EXERCISE.
Retype every line of text in the material below, keeping each character and line break unchanged, and leave the pictures out of your answer.

MATERIAL FOR THE TASK.
- - -

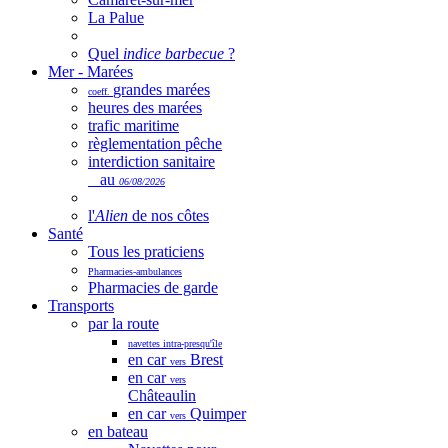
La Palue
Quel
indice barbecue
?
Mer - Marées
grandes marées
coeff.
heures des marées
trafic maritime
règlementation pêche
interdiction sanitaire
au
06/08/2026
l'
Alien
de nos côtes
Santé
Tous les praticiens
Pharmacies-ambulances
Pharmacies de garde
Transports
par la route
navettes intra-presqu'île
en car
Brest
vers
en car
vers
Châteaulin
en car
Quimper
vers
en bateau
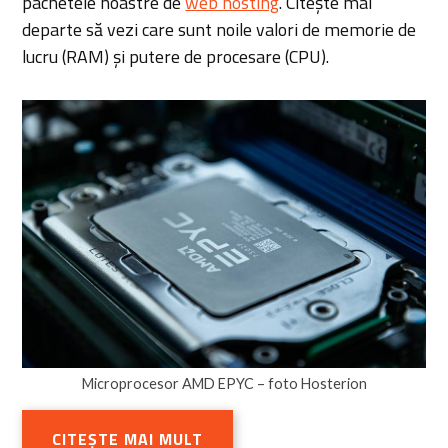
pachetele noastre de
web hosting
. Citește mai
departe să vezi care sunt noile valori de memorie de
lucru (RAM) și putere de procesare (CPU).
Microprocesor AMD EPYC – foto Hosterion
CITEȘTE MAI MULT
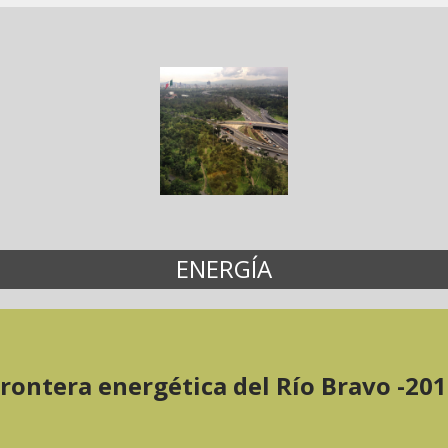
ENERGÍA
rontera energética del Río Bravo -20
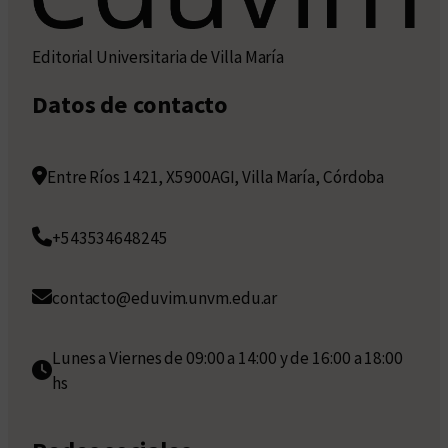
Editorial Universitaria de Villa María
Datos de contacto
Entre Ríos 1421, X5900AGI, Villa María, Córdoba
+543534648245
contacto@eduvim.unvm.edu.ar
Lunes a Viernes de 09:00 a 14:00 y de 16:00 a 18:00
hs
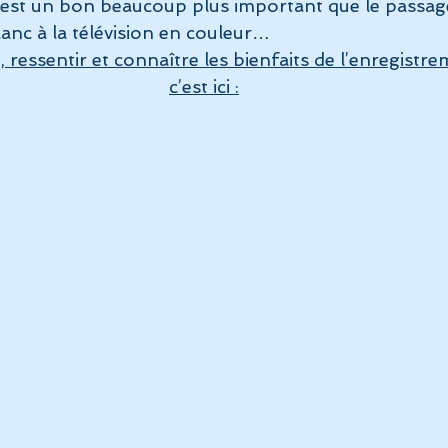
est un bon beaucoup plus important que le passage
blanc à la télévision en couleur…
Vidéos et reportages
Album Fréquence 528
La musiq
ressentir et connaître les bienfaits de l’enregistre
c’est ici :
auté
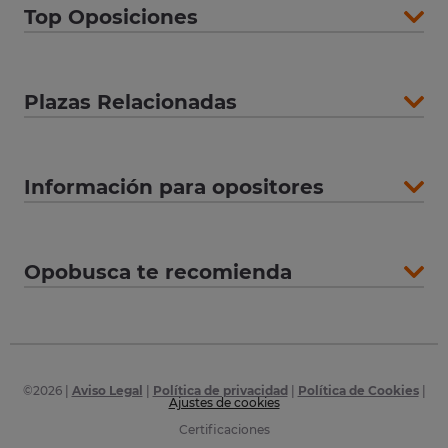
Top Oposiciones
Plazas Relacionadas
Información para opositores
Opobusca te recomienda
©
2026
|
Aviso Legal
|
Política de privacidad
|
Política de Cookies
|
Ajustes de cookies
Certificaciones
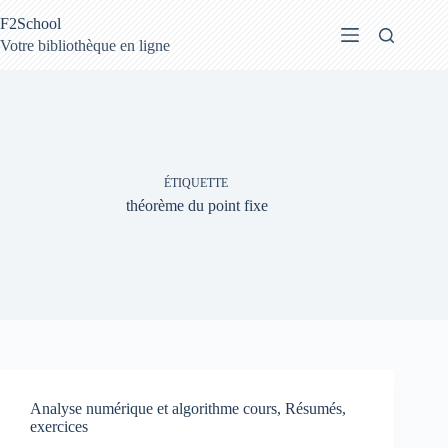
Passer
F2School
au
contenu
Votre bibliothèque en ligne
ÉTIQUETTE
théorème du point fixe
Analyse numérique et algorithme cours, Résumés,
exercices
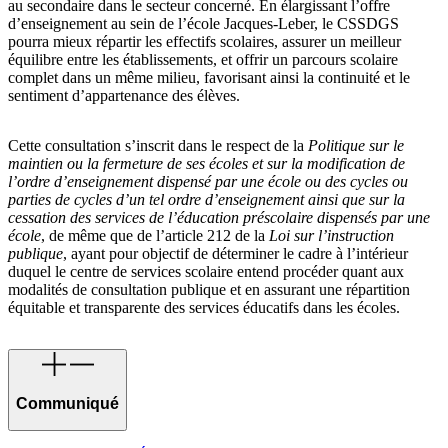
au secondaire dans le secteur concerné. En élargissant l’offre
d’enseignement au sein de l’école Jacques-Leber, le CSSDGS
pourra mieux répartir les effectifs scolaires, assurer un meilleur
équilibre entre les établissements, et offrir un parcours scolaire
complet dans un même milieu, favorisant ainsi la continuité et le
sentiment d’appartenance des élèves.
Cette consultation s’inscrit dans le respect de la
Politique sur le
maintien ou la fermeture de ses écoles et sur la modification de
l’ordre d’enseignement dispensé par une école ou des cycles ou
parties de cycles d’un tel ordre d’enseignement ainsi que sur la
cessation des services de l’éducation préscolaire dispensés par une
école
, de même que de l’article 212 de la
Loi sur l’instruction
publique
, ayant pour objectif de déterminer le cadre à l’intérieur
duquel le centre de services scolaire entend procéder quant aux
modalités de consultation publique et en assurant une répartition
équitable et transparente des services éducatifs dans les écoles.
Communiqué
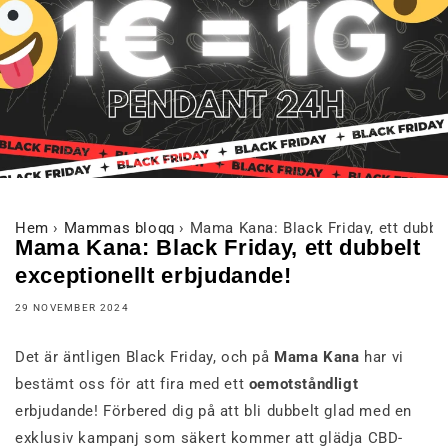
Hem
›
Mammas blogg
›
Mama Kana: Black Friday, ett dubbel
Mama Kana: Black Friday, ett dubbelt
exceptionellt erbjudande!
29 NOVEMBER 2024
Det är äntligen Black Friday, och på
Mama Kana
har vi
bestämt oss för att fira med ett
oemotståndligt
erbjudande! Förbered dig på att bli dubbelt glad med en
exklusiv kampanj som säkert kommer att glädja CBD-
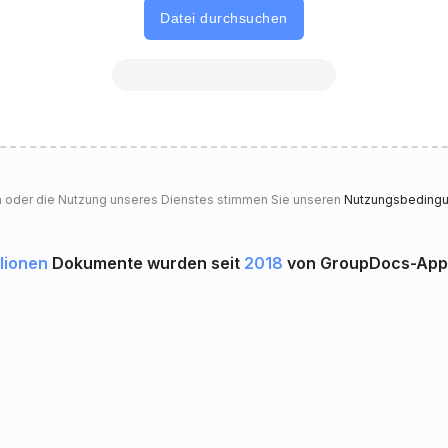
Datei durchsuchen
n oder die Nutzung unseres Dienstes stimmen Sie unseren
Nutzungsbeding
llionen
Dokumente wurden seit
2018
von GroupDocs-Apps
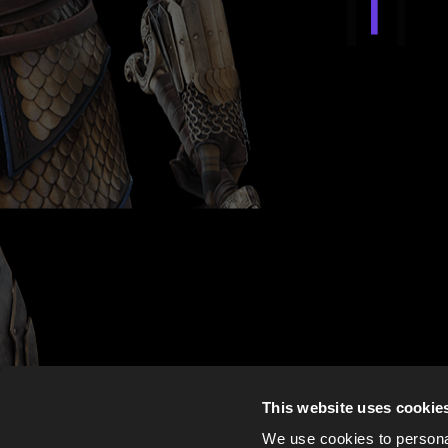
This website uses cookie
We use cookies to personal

- - -

SOLUTION FOR THIS EXERCISE.
La Palue
Quel
indice barbecue
?
Mer - Marées
grandes marées
coeff.
heures des marées
trafic maritime
règlementation pêche
interdiction sanitaire
au
06/08/2026
l'
Alien
de nos côtes
Santé
Tous les praticiens
Pharmacies-ambulances
Pharmacies de garde
Transports
par la route
navettes intra-presqu'île
en car
Brest
vers
en car
vers
Châteaulin
en car
Quimper
vers
en bateau
pachetele noastre de
web hosting
. Citește mai
departe să vezi care sunt noile valori de memorie de
lucru (RAM) și putere de procesare (CPU).
Microprocesor AMD EPYC – foto Hosterion
CITEȘTE MAI MULT
ENERGÍA
rontera energética del Río Bravo -20
Editorial Universitaria de Villa María
Datos de contacto
Entre Ríos 1421, X5900AGI, Villa María, Córdoba
+543534648245
contacto@eduvim.unvm.edu.ar
Lunes a Viernes de 09:00 a 14:00 y de 16:00 a 18:00
hs
est un bon beaucoup plus important que le passage
blanc à la télévision en couleur…
Vidéos et reportages
Album Fréquence 528
La musiq
ressentir et connaître les bienfaits de l’enregistre
c’est ici :
auté
Top Oposiciones
Plazas Relacionadas
Información para opositores
Opobusca te recomienda
©
2026
|
Aviso Legal
|
Política de privacidad
|
Política de Cookies
|
Ajustes de cookies
Certificaciones
Passer
F2School
au
contenu
Votre bibliothèque en ligne
ÉTIQUETTE
théorème du point fixe
Analyse numérique et algorithme cours, Résumés,
exercices
au secondaire dans le secteur concerné. En élargissant l’offre
d’enseignement au sein de l’école Jacques-Leber, le CSSDGS
pourra mieux répartir les effectifs scolaires, assurer un meilleur
équilibre entre les établissements, et offrir un parcours scolaire
complet dans un même milieu, favorisant ainsi la continuité et le
sentiment d’appartenance des élèves.
Cette consultation s’inscrit dans le respect de la
Politique sur le
maintien ou la fermeture de ses écoles et sur la modification de
l’ordre d’enseignement dispensé par une école ou des cycles ou
parties de cycles d’un tel ordre d’enseignement ainsi que sur la
cessation des services de l’éducation préscolaire dispensés par une
école
, de même que de l’article 212 de la
Loi sur l’instruction
publique
, ayant pour objectif de déterminer le cadre à l’intérieur
duquel le centre de services scolaire entend procéder quant aux
modalités de consultation publique et en assurant une répartition
équitable et transparente des services éducatifs dans les écoles.
Communiqué
Hem
›
Mammas blogg
›
Mama Kana: Black Friday, ett dubbel
Mama Kana: Black Friday, ett dubbelt
exceptionellt erbjudande!
29 NOVEMBER 2024
Det är äntligen Black Friday, och på
Mama Kana
har vi
bestämt oss för att fira med ett
oemotståndligt
erbjudande! Förbered dig på att bli dubbelt glad med en
exklusiv kampanj som säkert kommer att glädja CBD-
Datei durchsuchen
n oder die Nutzung unseres Dienstes stimmen Sie unseren
Nutzungsbeding
llionen
Dokumente wurden seit
2018
von GroupDocs-Apps
This website uses cookie
We use cookies to personal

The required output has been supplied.